Oh, I know. Which is why work should be started now. (Should have started already.) It only really starts to make an economical sense once we reach quad-cores anyway.

(Though on one level, that is kinda how a current processor works, with different elements, such as the ALU, included on one core). I know it is not the same as what you are talking about though.
Exactly. This is just taking that to a much further extreme. Procs are already breaking up the x86 code into microcodes specific to the proc. We just need to take this further.
 
Earlier than Corprinicus, Aristotle invented the Scientific method. But your point still stand, if we are going to compare products then you must limit the number of variables being shown. In an ideal world both Intel and AMD would run on th exact same motherboard with the exact same ram, etc etc. Comparing one overclocked processor to a known overclocked processor is a gross violation of the scientific method. Not to mention that there are still cache differences and things of that nature. An Athlon X2 3800 overclocked to FX dual speed is not the same as a dual FX, there are cache differences.
 
The speed of light is releatvie to its medium, but it still maxes out in a vacuum at 186,000 miles per second. Most fiber optics don't quite reach that speed yet.

I read on a Popular Mechanics magazine that some scientists made light travel faster than "itself" and lowered its speed on a special type of fyber optic...
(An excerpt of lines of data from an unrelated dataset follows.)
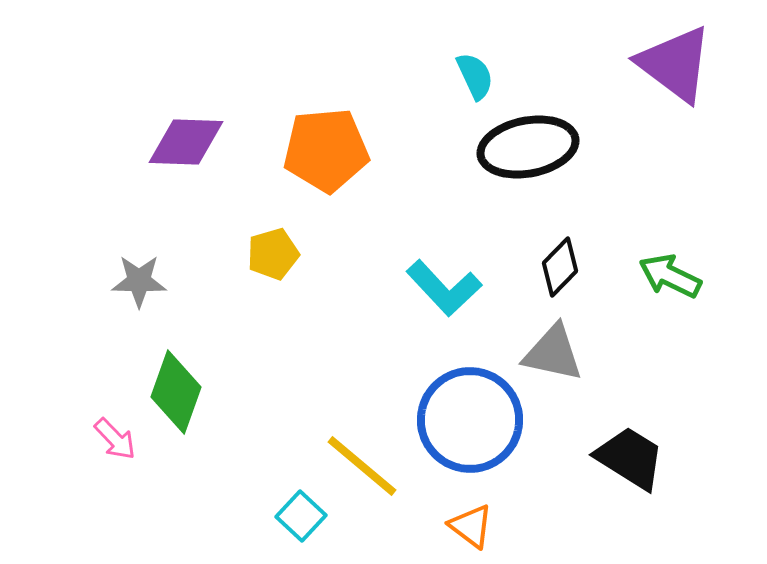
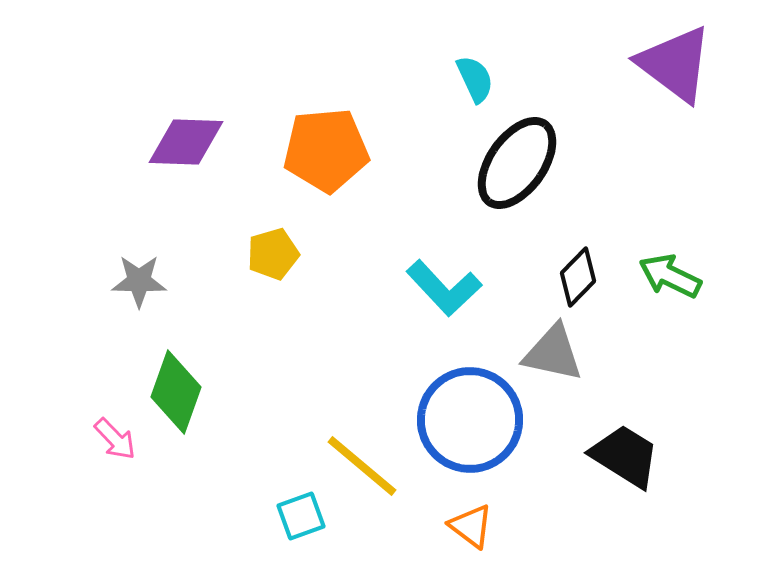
cyan semicircle: moved 3 px down
black ellipse: moved 11 px left, 16 px down; rotated 44 degrees counterclockwise
black diamond: moved 18 px right, 10 px down
black trapezoid: moved 5 px left, 2 px up
cyan square: rotated 27 degrees clockwise
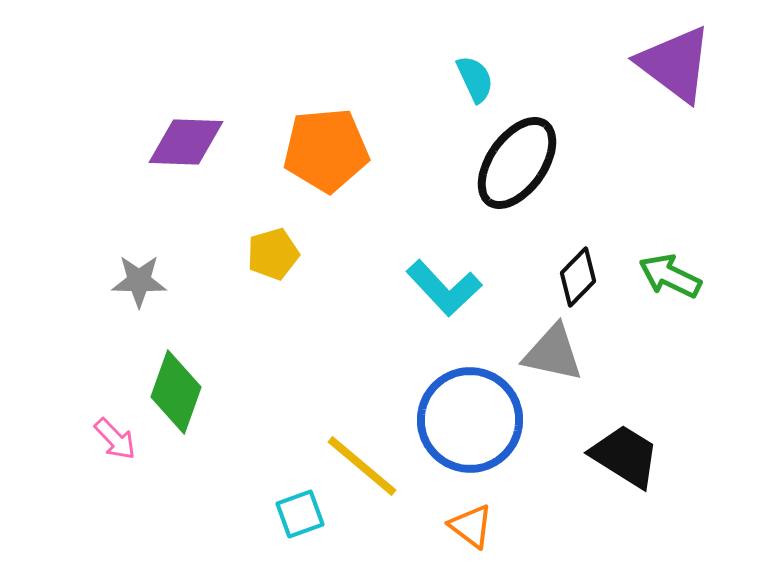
cyan square: moved 1 px left, 2 px up
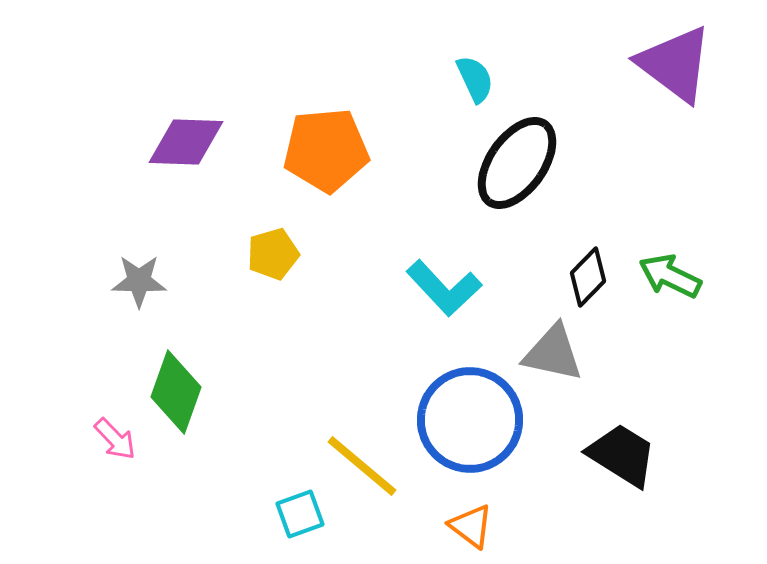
black diamond: moved 10 px right
black trapezoid: moved 3 px left, 1 px up
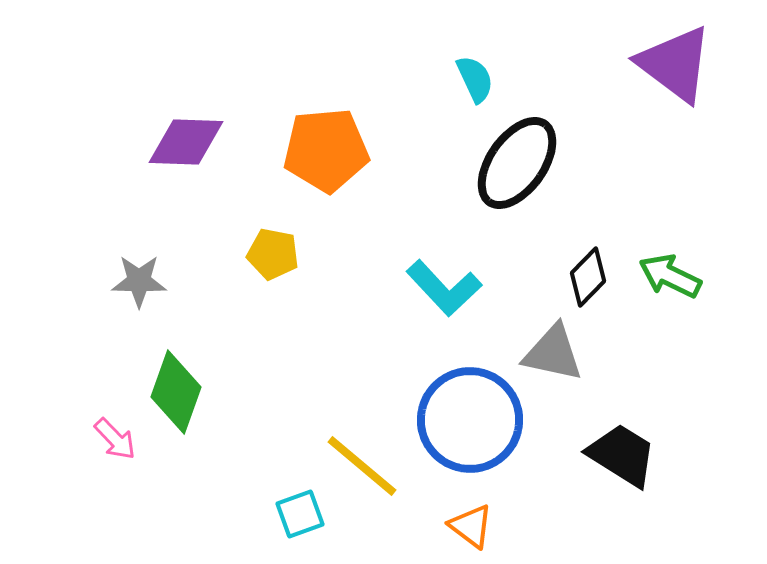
yellow pentagon: rotated 27 degrees clockwise
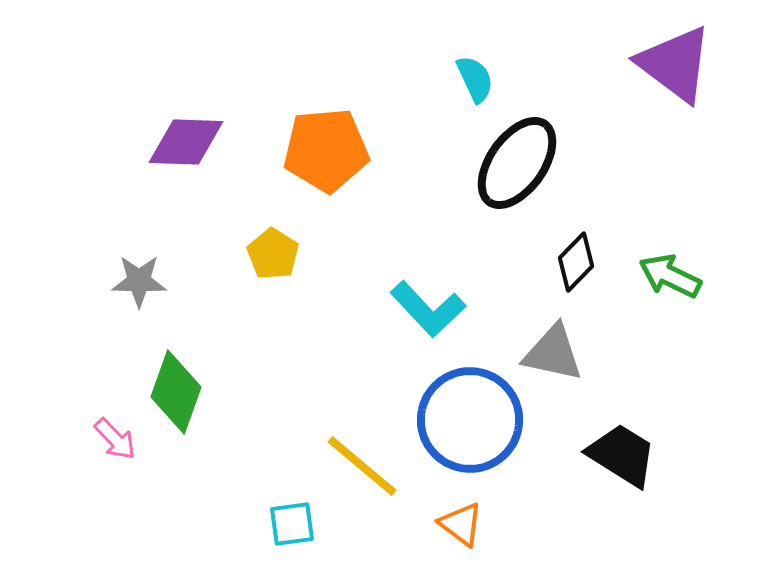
yellow pentagon: rotated 21 degrees clockwise
black diamond: moved 12 px left, 15 px up
cyan L-shape: moved 16 px left, 21 px down
cyan square: moved 8 px left, 10 px down; rotated 12 degrees clockwise
orange triangle: moved 10 px left, 2 px up
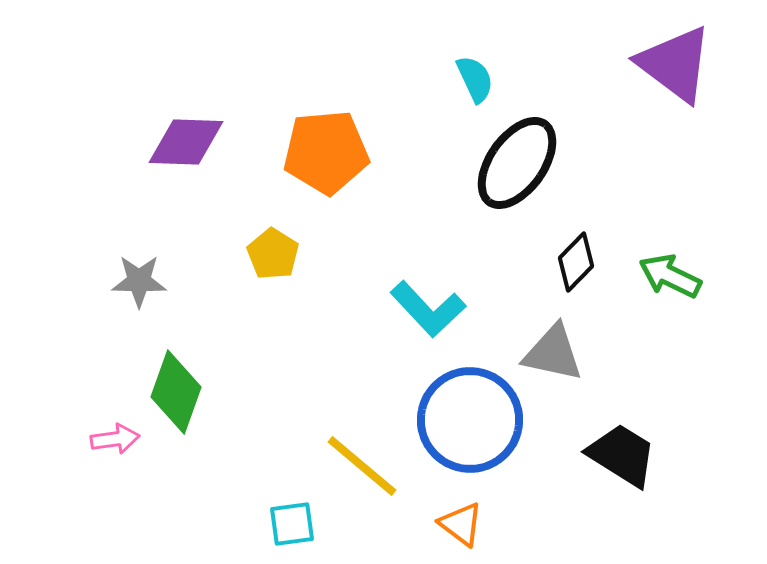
orange pentagon: moved 2 px down
pink arrow: rotated 54 degrees counterclockwise
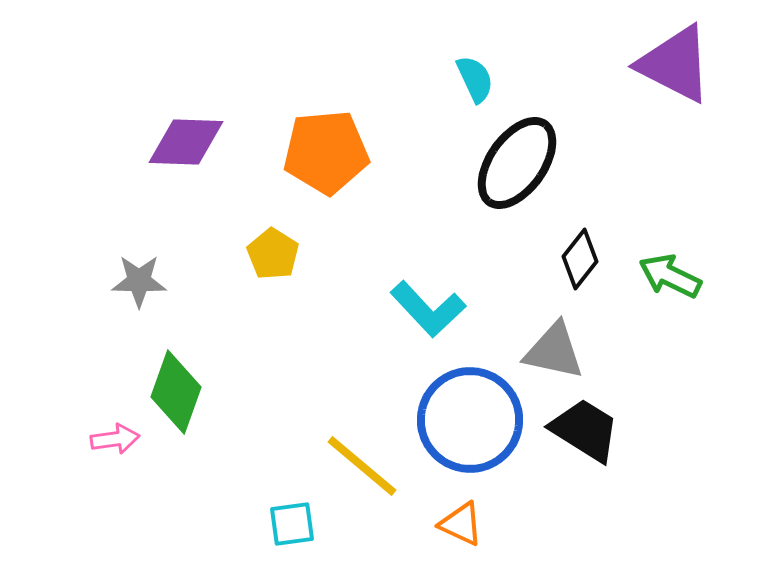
purple triangle: rotated 10 degrees counterclockwise
black diamond: moved 4 px right, 3 px up; rotated 6 degrees counterclockwise
gray triangle: moved 1 px right, 2 px up
black trapezoid: moved 37 px left, 25 px up
orange triangle: rotated 12 degrees counterclockwise
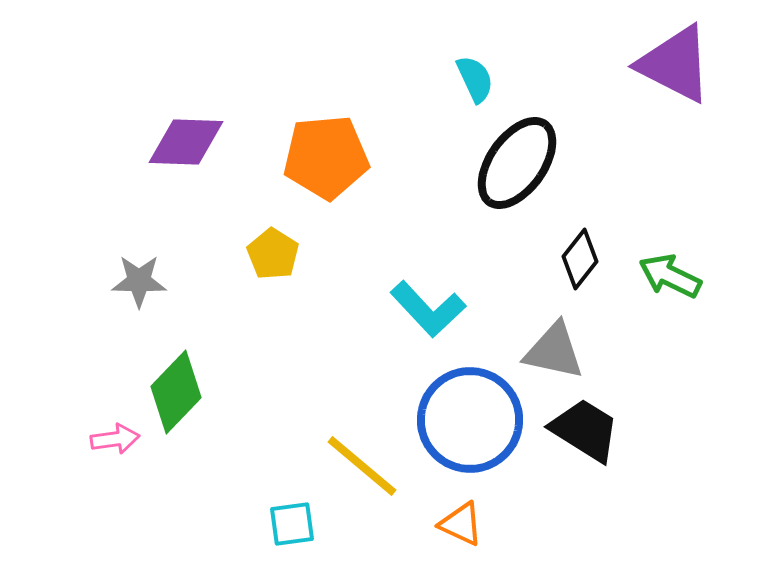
orange pentagon: moved 5 px down
green diamond: rotated 24 degrees clockwise
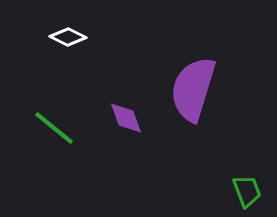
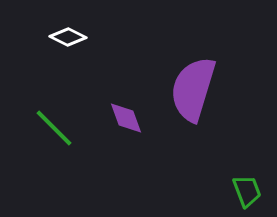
green line: rotated 6 degrees clockwise
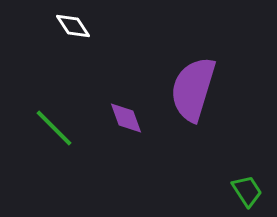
white diamond: moved 5 px right, 11 px up; rotated 30 degrees clockwise
green trapezoid: rotated 12 degrees counterclockwise
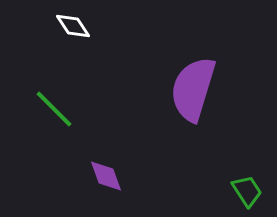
purple diamond: moved 20 px left, 58 px down
green line: moved 19 px up
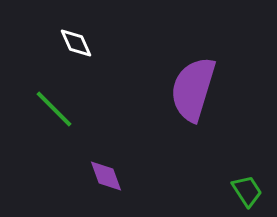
white diamond: moved 3 px right, 17 px down; rotated 9 degrees clockwise
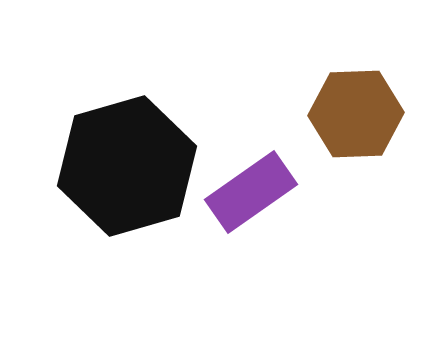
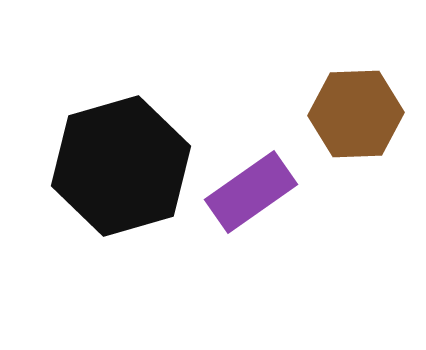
black hexagon: moved 6 px left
Indeed it would be VERY XXXpensive pc....
 
well said supremelaw

it would be a high risk venture for intel to put their money into a bunch of theory no one knows much about and they probably figure they've come so far, lets just improve on what we wasted so much money on already
 
but um.. isn't light fast enough anyway?

anyhow. you couldn't make a computer chip out of fibre optics because fibre obtics don't work through cables that r bent at more than 90 degrees and i don't think you can fit enough fibre optic cable into the size of a processor core without bending some of the fibre optics
 
The performance of the Presler is exceptional for an Intel based system
Perhaps, for an Intel system. Not to be compared to an Amd, or they would look bad.
Sad that they did not include what the scotties do best. These little puppies are great heaters.
 
Intels got conroe round the corner, that will atleast catch up to an A64 and might beat it if intel gets it right (its there "new" architecture - ground up new design so it should dam hell should even if its not equal clock for clock), either way Intel's conroe will be cooler and quicker then the current netburst rubish.